Kim Dionne and Bill Foster never understood the real meaning of courage until their son, Wyatt, was born. The 2-and-a-half-year-old was born with Spina Bifida, hydrocephalus, Chiari Malformation (Type 2) and Syringomyelia. In his short life, Wyatt has already endured three brain surgeries and three other surgeries to manage his conditions, and a host of other challenges. Despite that, Wyatt brings joy to everyone he meets and pushes himself to achieve his milestones.
According to the Journal of Neurosurgery, 80% of children born with Spina Bifida have hydrocephalus.
Wyatt was diagnosed with Spina Bifida and hydrocephalus while Kim was 15 weeks pregnant. When she first received the diagnosis, she remembers feeling shocked and scared for the future.
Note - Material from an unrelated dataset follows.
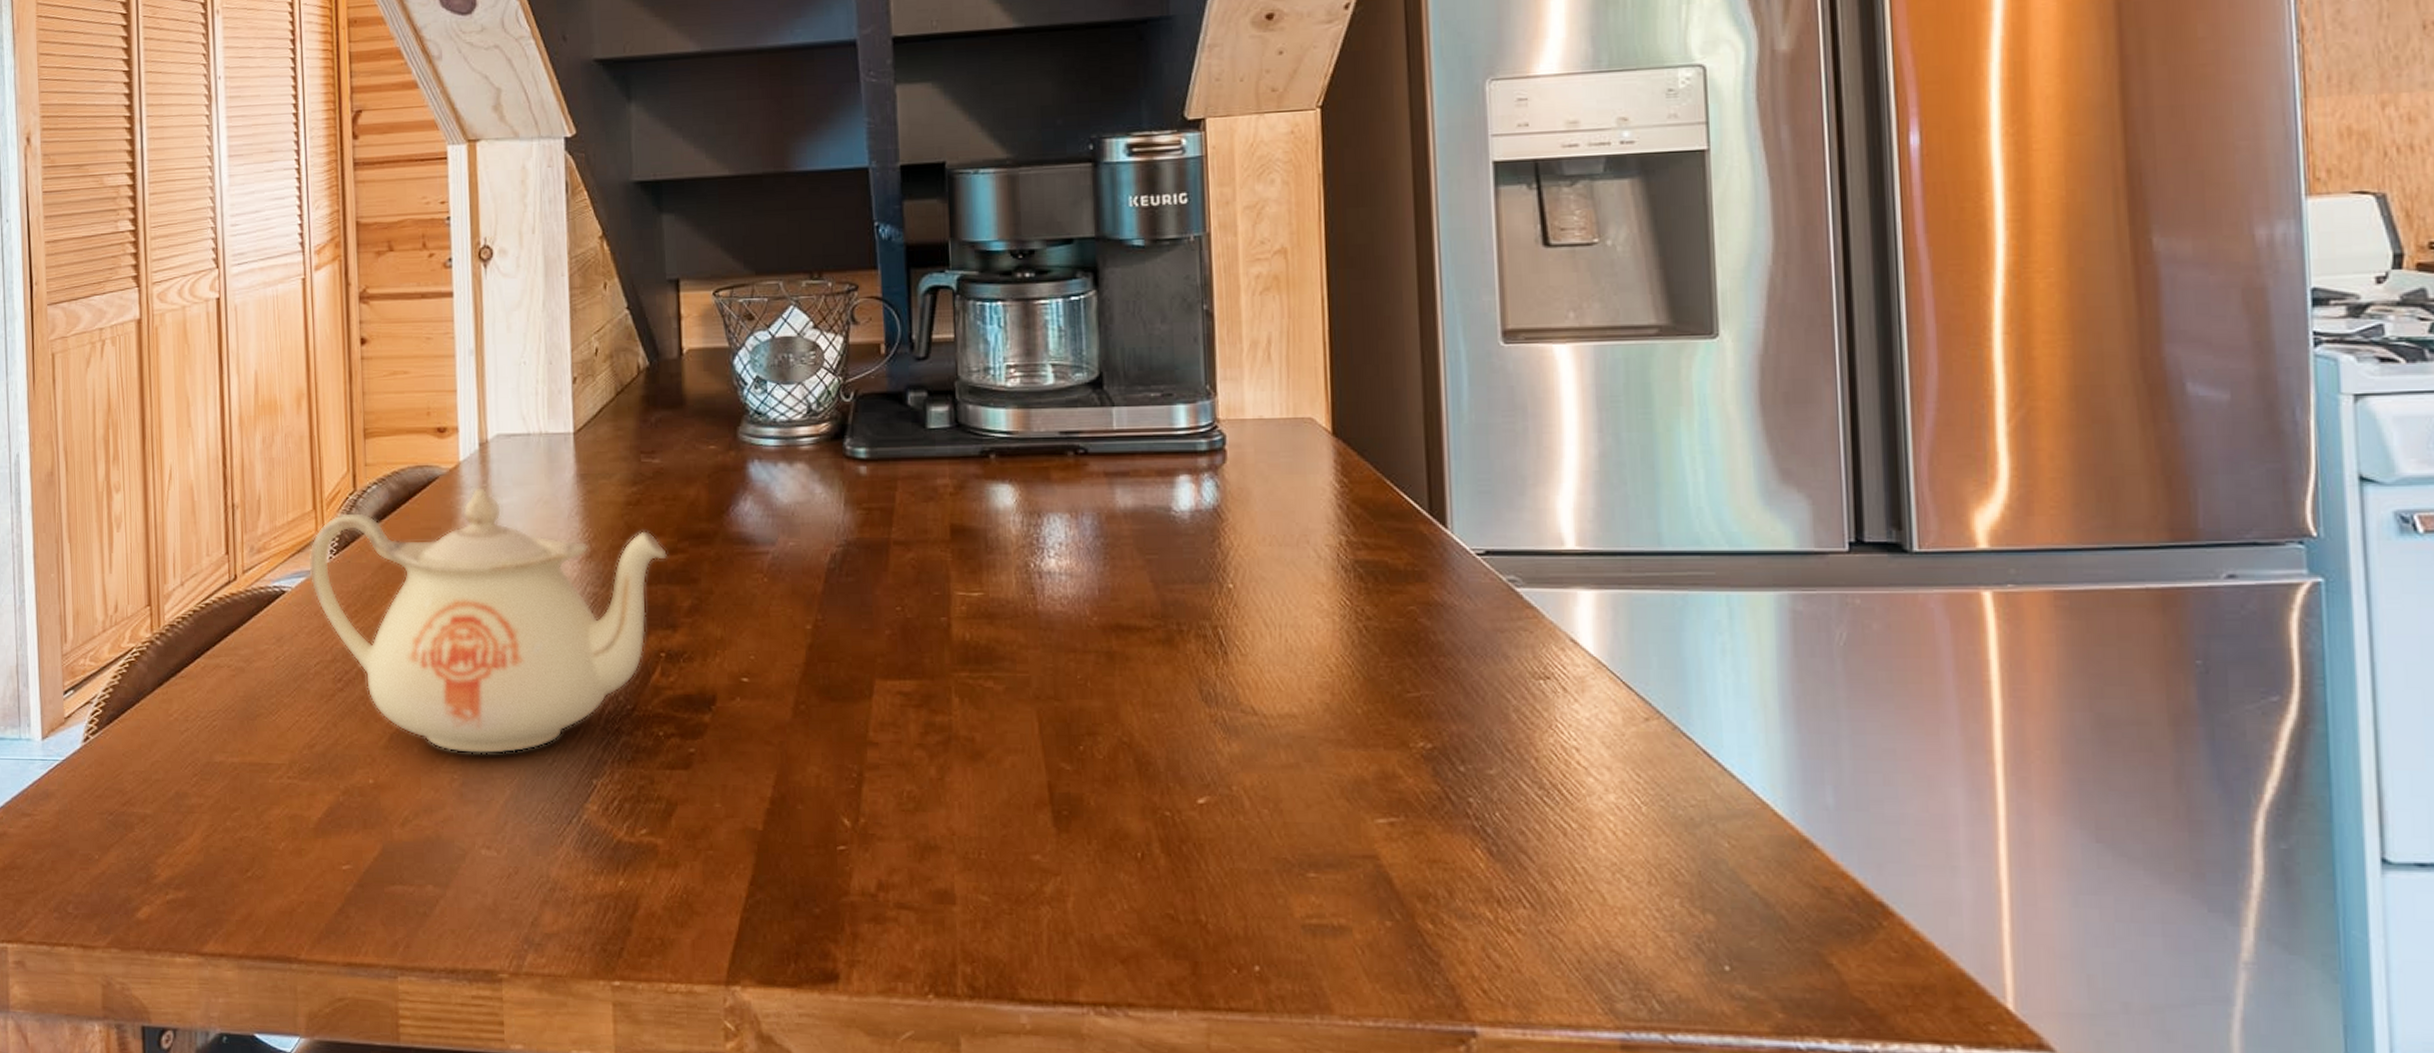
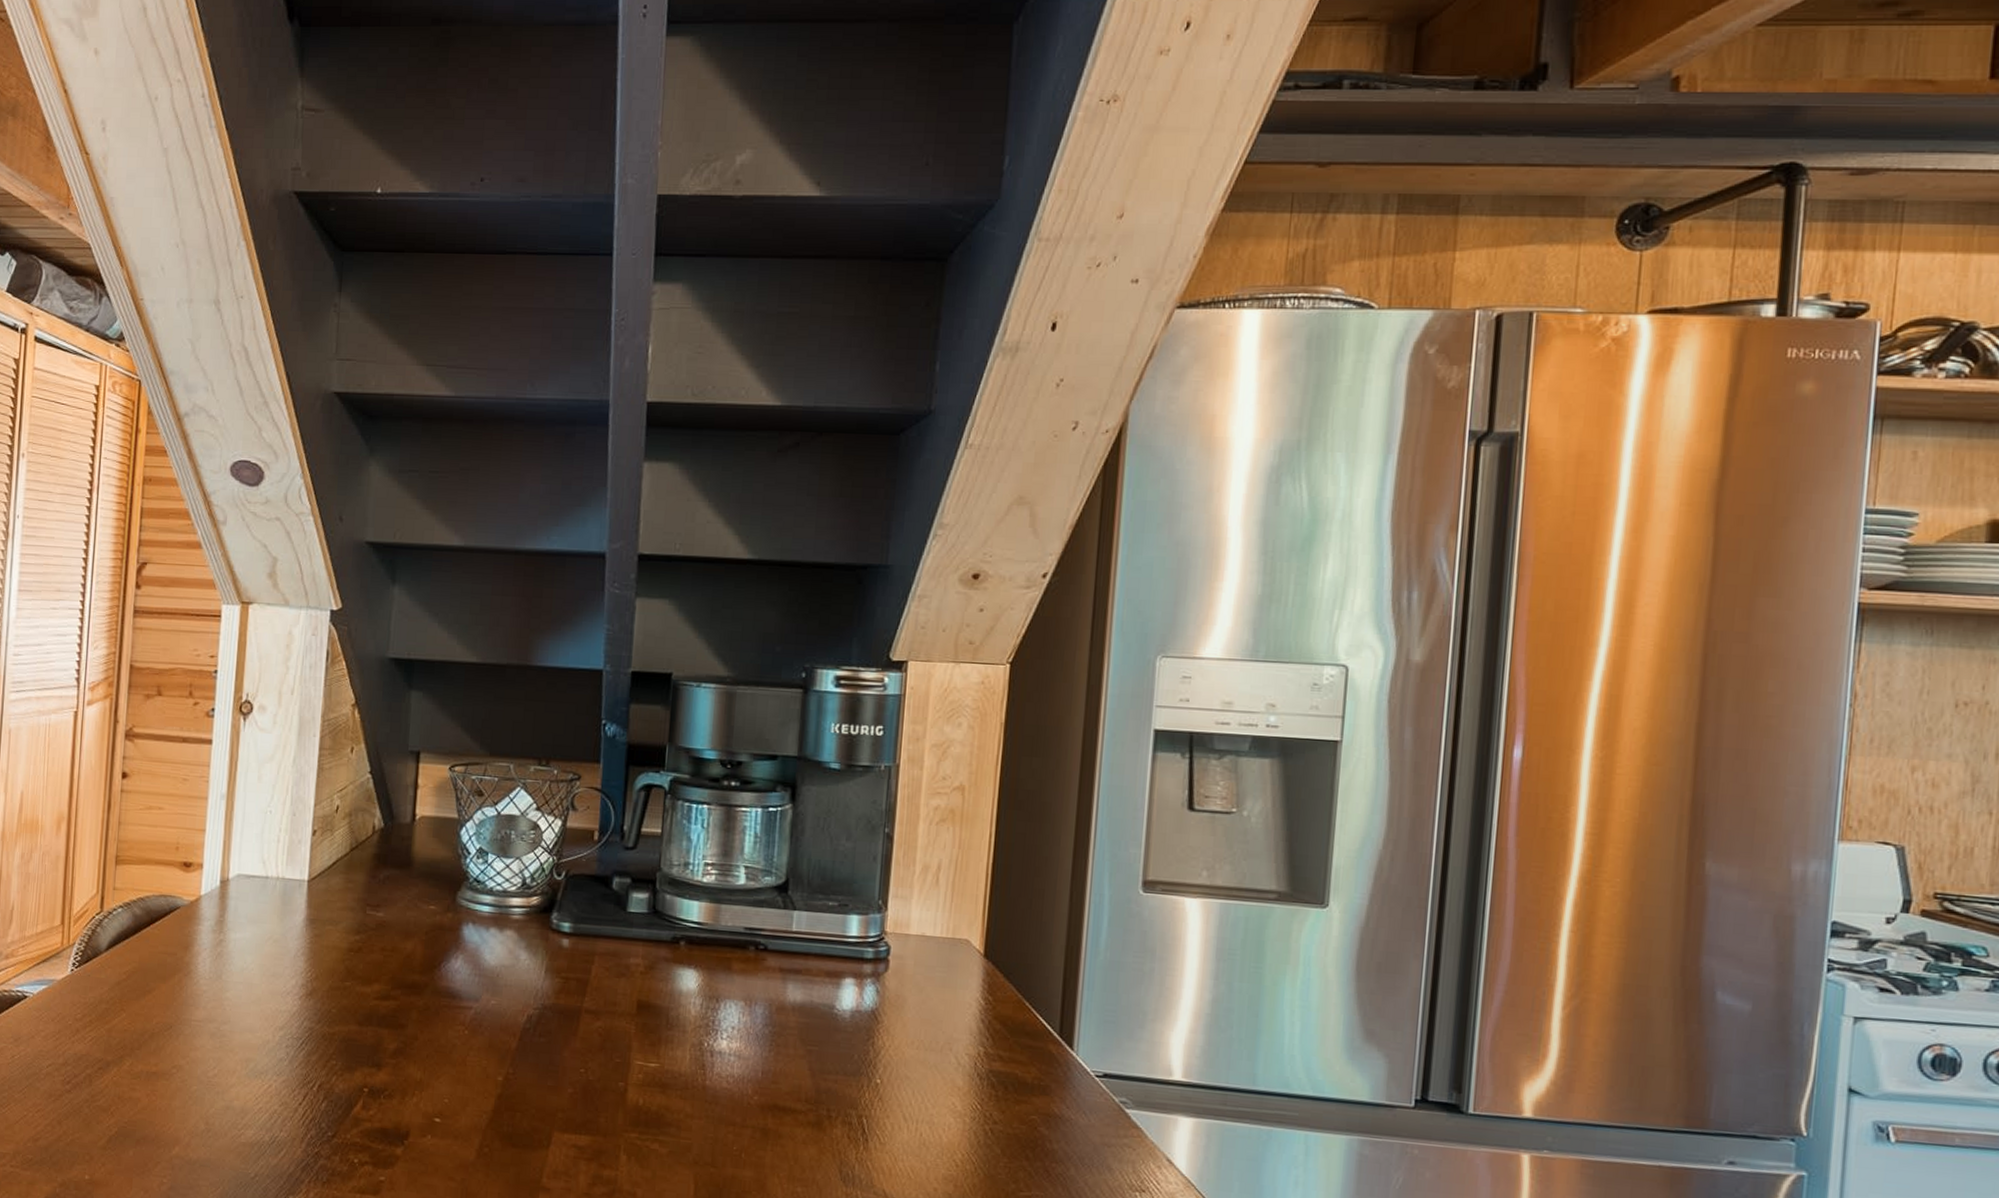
teapot: present [308,487,668,755] -> none [51,921,381,1165]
“I made the mistake every mother does when she receives the news, and Googled and read everything I could to figure out what was going to happen to my baby, what kind of future we were now looking at. I was terrified to say the least,” Kim explained. “I eventually found a support group online, and things slowly starting being okay again. I was speaking with mothers who were able to share stories of what their little ones were doing and not doing. I educated myself, read the books, met the doctors, and asked questions.”
Because of his conditions, the increased size of his head as an infant, and his many surgeries, Wyatt took longer to achieve certain milestones, but Kim quickly realized what a warrior Wyatt really is.
He sat on his own at around 8 months old. At 12 months, when most kids are learning to walk, he was just starting to crawl. At about 20 months, he started using a walker to get around, and finally at 2 years and 3 months old, he started walking independently.
“He has had to work hard to reach all of his milestones, but he pushes himself and smiles through it all. You won’t find parents that could be more proud of their child as we are of Wyatt! We are proud of the person he is becoming, and of the strength and determination he is already showing the world. Nothing is going to stop him,” Kim says.
Having Spina Bifida, hydrocephalus, and other health conditions has meant that Wyatt visits his local children’s hospital every six months to see his neurologist, urologist and nutritionist. He was also getting physiotherapy on a monthly basis but is doing so well on his mobility issues that the sessions were stopped.
Kim credits physiotherapy with helping Wyatt achieve so much growth over the past two years. “We couldn’t have done it without our wonderful therapist!” she says.
Wyatt also deals with bladder issues, which are being addressed with dietary changes. He was being catheterized once every four hours, but that is no longer required, as his kidneys and bladder are functioning well. His speech is a little delayed, so Wyatt sees a hearing and speech therapist, and he’s scheduled to have tubes put in his ears at the end of this month to help with the extra fluid building up in his ears.
Kim hopes that by sharing her son’s story, she will give other parents facing a similar diagnosis hope. She says receiving a diagnosis like this doesn’t mean your child won’t have a great life – just a different one.
“Grieve the loss of the child you thought you were having, then embrace the one you are about to have. They are truly a gift. Don’t give up on your dreams, just change them a bit. Dream new dreams,” she says. “Speak to your doctor and don’t be afraid to ask any and all questions. My son is the light of my life. He makes me see life in a different way, a better way. He has opened my eyes to so many things, things I always took for granted. He makes us better people.”
Kim, Bill and Wyatt live in Darmouth, Nova Scotia, Canada.